While hormone therapy symptoms can be difficult, there are many interventions to support and in recent years as menopause in general gets more attention there are even new drugs on the market to address some of the side effects such as hot flashes and night sweats.

Non-Hormonal Option for Hot Flashes

The non-hormonal medication Veozah was FDA-approved to treat moderate to severe hot flashes. Unlike traditional hormone replacement therapy, this medication works by targeting the brain’s temperature regulation and does not contain estrogen — which makes it an important option for some breast cancer survivors.

That said, it’s not right for everyone, and it’s important to talk with your oncology team about whether it’s a safe and appropriate option for you.

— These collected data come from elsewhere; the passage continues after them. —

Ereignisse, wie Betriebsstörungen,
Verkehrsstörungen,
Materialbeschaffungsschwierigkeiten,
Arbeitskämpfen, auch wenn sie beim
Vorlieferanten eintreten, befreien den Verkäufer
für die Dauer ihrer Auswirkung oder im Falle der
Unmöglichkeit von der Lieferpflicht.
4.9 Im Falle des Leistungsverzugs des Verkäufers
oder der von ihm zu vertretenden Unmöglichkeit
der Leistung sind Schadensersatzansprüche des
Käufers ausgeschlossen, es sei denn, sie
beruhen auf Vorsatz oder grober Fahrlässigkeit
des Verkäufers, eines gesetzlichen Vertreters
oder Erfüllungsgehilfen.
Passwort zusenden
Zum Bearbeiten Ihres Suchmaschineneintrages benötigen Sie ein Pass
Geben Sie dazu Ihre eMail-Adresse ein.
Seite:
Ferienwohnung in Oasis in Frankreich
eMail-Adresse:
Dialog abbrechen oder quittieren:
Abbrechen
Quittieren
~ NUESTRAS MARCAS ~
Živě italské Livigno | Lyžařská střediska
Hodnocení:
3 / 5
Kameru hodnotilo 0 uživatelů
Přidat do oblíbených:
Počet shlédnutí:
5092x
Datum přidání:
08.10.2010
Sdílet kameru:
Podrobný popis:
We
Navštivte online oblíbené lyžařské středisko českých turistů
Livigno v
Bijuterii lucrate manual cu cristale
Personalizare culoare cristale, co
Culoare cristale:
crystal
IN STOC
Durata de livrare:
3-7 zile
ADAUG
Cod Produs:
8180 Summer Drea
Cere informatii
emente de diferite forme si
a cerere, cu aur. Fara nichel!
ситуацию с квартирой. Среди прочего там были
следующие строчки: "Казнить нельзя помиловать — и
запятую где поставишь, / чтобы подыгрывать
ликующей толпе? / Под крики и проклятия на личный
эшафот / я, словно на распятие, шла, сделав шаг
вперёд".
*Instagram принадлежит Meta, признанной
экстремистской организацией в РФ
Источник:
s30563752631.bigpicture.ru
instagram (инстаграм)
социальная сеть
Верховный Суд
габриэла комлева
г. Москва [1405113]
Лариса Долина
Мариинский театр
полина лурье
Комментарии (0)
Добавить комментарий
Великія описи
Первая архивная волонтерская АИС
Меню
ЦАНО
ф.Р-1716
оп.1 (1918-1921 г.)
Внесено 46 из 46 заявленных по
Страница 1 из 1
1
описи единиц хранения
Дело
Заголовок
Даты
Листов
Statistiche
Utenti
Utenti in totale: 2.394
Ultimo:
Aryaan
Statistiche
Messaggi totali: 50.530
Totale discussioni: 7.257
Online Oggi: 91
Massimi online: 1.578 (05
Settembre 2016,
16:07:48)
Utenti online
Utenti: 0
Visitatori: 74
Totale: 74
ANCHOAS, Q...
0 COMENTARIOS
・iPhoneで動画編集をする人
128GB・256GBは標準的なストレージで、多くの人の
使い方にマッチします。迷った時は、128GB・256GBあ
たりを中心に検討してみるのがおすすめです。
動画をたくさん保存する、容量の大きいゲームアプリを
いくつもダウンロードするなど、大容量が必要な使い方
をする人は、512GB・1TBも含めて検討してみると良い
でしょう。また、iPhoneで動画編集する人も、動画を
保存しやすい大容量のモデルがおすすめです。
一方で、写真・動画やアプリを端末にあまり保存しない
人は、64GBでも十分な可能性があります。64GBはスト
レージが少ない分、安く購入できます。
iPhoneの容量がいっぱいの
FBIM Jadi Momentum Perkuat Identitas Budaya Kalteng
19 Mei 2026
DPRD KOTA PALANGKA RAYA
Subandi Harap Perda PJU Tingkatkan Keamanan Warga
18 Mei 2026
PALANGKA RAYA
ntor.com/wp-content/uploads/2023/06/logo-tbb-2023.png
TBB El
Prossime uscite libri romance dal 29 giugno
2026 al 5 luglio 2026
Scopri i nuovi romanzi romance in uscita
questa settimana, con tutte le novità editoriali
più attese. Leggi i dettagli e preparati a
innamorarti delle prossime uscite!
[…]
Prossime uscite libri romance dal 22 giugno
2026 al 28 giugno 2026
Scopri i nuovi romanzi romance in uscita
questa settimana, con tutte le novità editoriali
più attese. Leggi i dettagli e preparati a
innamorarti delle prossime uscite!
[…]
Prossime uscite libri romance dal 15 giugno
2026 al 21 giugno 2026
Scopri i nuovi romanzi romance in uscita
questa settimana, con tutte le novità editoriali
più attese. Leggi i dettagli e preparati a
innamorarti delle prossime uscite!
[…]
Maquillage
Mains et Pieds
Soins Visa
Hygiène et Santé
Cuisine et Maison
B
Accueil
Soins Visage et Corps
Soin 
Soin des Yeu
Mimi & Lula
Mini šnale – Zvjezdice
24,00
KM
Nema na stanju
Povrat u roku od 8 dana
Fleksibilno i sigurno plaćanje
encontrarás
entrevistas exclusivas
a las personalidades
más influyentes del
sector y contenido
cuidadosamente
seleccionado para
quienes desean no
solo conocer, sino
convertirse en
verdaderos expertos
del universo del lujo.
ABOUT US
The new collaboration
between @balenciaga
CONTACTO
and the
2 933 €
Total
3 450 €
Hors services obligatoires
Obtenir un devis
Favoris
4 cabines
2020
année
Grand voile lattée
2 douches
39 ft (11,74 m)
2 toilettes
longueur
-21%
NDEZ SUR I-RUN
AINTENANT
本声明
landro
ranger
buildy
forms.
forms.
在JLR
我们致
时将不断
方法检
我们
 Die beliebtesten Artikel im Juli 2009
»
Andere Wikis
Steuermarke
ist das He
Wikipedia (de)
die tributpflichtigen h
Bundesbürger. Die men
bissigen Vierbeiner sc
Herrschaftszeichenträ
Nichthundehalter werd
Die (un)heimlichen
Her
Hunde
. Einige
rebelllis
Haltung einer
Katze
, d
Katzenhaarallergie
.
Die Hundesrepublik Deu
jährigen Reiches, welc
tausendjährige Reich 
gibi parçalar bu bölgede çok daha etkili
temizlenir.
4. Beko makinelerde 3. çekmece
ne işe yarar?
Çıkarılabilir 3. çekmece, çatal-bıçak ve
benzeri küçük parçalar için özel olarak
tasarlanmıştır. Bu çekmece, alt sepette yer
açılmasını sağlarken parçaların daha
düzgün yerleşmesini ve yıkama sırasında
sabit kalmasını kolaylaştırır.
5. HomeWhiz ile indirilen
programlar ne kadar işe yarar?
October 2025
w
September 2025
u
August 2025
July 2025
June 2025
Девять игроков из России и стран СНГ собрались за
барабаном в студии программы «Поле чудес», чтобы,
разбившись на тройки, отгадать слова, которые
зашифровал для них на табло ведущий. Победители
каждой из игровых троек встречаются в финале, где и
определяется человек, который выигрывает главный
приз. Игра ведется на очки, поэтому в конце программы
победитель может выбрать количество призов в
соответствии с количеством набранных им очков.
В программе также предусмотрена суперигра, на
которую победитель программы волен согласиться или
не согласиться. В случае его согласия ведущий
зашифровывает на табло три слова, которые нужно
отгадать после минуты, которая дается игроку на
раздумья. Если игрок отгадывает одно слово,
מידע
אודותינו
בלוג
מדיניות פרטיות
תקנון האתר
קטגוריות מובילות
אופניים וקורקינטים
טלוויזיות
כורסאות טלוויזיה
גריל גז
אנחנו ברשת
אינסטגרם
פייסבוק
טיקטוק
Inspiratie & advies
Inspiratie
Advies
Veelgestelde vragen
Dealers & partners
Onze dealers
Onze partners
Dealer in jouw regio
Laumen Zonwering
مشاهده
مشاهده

Many doctors also recommend managing symptoms with lifestyle strategies such as:

  • regular movement and exercise
  • sleep aids & sleep hygiene
  • stress management, mediation and therapy
  • balanced nutrition + GLP1s
  • bone health support through calcium and vitamin D and load bearing activity
  • vaginal estrogen and other interventions for sexual health and intimacy concerns

The most important thing is to talk openly with your care team about what you’re experiencing. There may be options that can help.

One of the hardest parts of breast cancer survivorship — especially when you’re on long-term hormone therapy — is that the outside world often thinks treatment is “over.”

But many of us know that’s not the reality. We’re still navigating medications, side effects, and emotional healing long after active treatment ends. If you’re experiencing medical menopause, or feeling the impact of endocrine therapy or ovarian suppression, please know you’re not alone in this.

So many women are walking this same path — adjusting, learning, and redefining what life after cancer looks like. I hope this guide brought you insight, resources, and a sense of comfort in the process.